Invasive candidiasis (see 'Candidemia and invasive candidiasis' above):

-Candidemia – The presentation of neonatal candidemia is indistinguishable from that of late-onset bacterial sepsis. Signs are nonspecific and may include lethargy, feeding intolerance, jaundice, glucose intolerance, apnea, and/or cardiorespiratory instability. The diagnosis is made by isolating a Candida species from a blood culture. (See 'Candidemia' above.)

-Urinary tract infection (UTI)Candida UTI commonly accompanies candidemia, though it can occur in isolation.
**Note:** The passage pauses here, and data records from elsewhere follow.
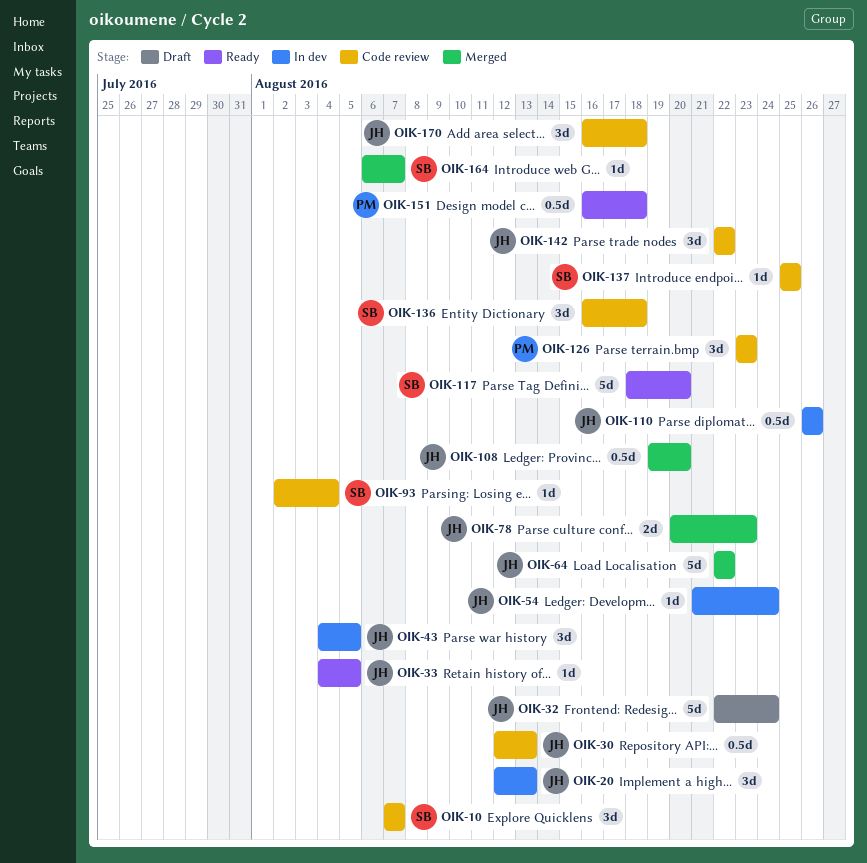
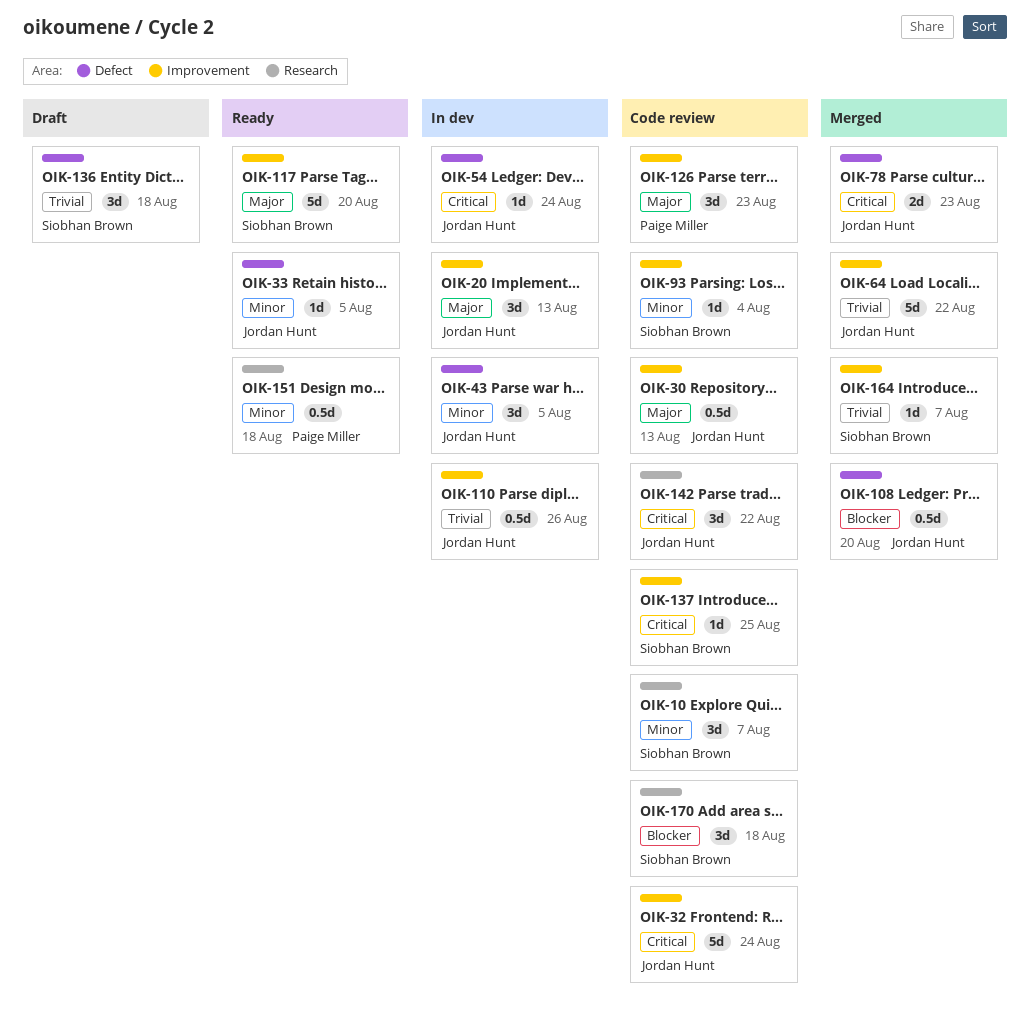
OIK-32, status: Draft -> Code review
OIK-136, status: Code review -> Draft
OIK-170, owner: Jordan Hunt -> Siobhan Brown

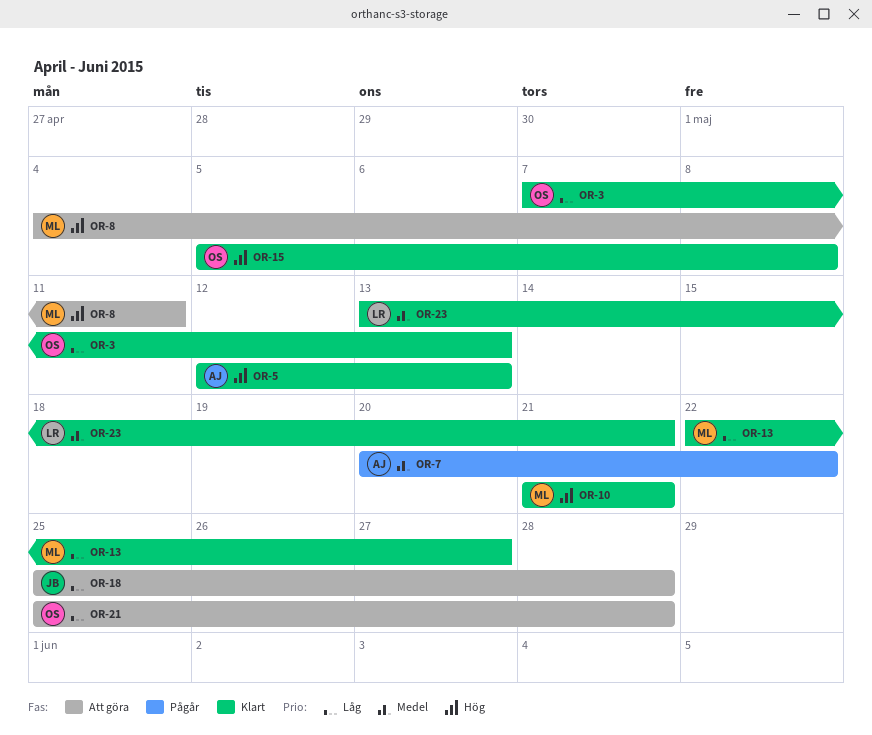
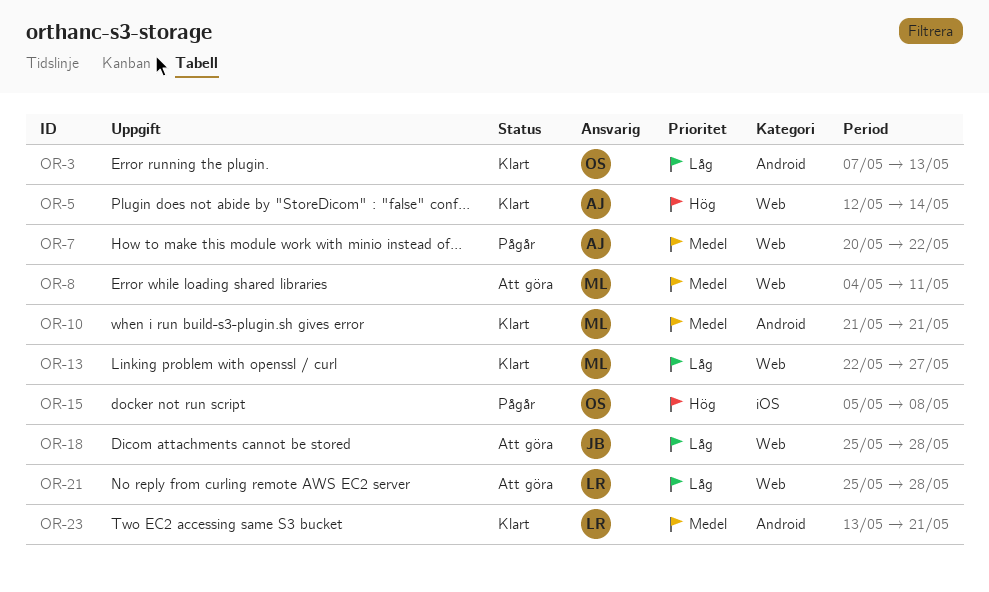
OR-5, due: May 13 -> May 14
OR-8, priority: Hög -> Medel
OR-10, priority: Hög -> Medel
OR-15, status: Klart -> Pågår
OR-21, owner: OS -> LR

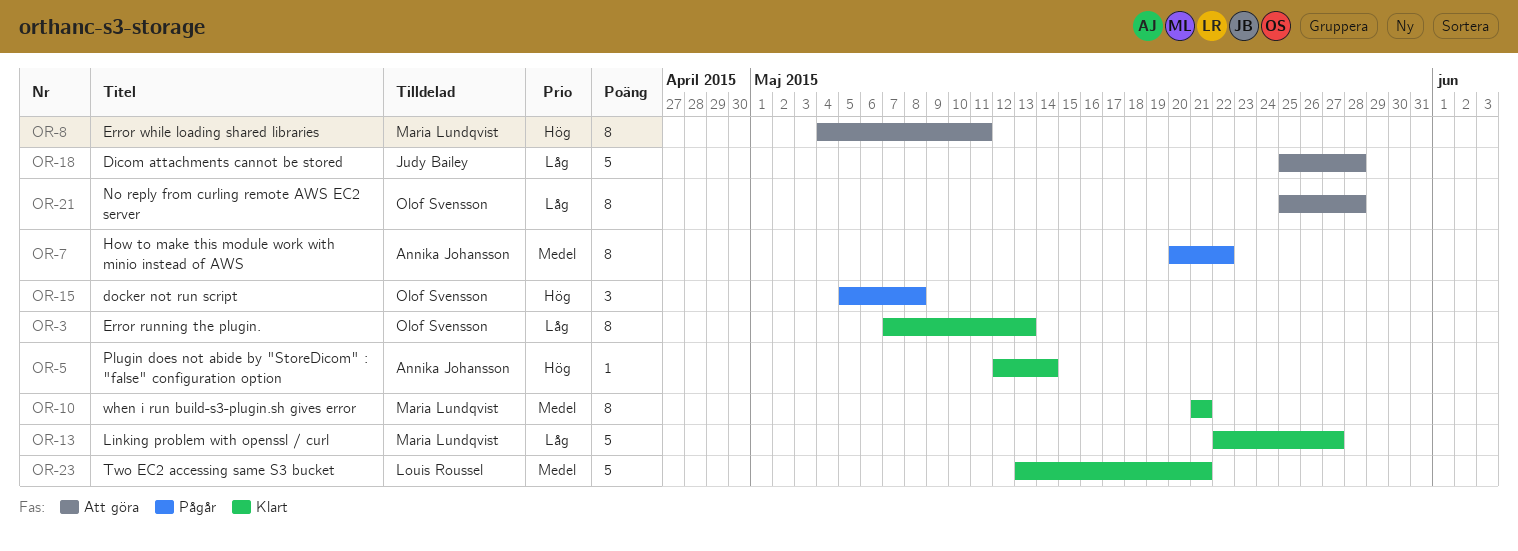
OR-8, priority: Medel -> Hög
OR-21, owner: Louis Roussel -> Olof Svensson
Clinical manifestations are generally nonspecific and similar to those of candidemia. Findings specific to the kidney and/or urinary tract may be noted in some cases (eg, urinary obstruction, hypertension, or acute kidney injury). The diagnosis of Candida UTI is based upon a positive urine culture (>10,000 colony forming units per mL [CFU/mL] in a catheterized specimen or >1000 CFU/mL in a specimen collected by suprapubic aspiration). (See 'Urinary tract infection' above.)

-CNS infection – CNS involvement, which typically manifests as meningitis, is common in infants with disseminated infection. The presentation varies from a subacute, indolent illness to severe illness with cardiorespiratory instability and multiorgan failure. The diagnosis of Candida CNS infection is made by isolating a Candida species in cerebrospinal fluid (CSF) culture. CSF parameters (eg, cell count, chemistries) are variable; normal CSF parameters do not exclude CNS involvement, because the inflammatory response may be limited or delayed. (See 'Central nervous system infection' above.)

-Other organ involvement – Other sites of infection may include the eyes, heart valves (endocarditis), liver, spleen, intestines, peritoneum, bones, and joints. Infection at these sites usually occurs from disseminated bloodstream infection. (See 'Eye involvement' above and 'Endocarditis' above and 'Other organ involvement' above.)

Evaluation for extent of disease – Neonates who are diagnosed with invasive Candida infection should undergo a thorough evaluation to determine the extent of systemic infection (table 2). (See 'Evaluation for extent of disease' above.)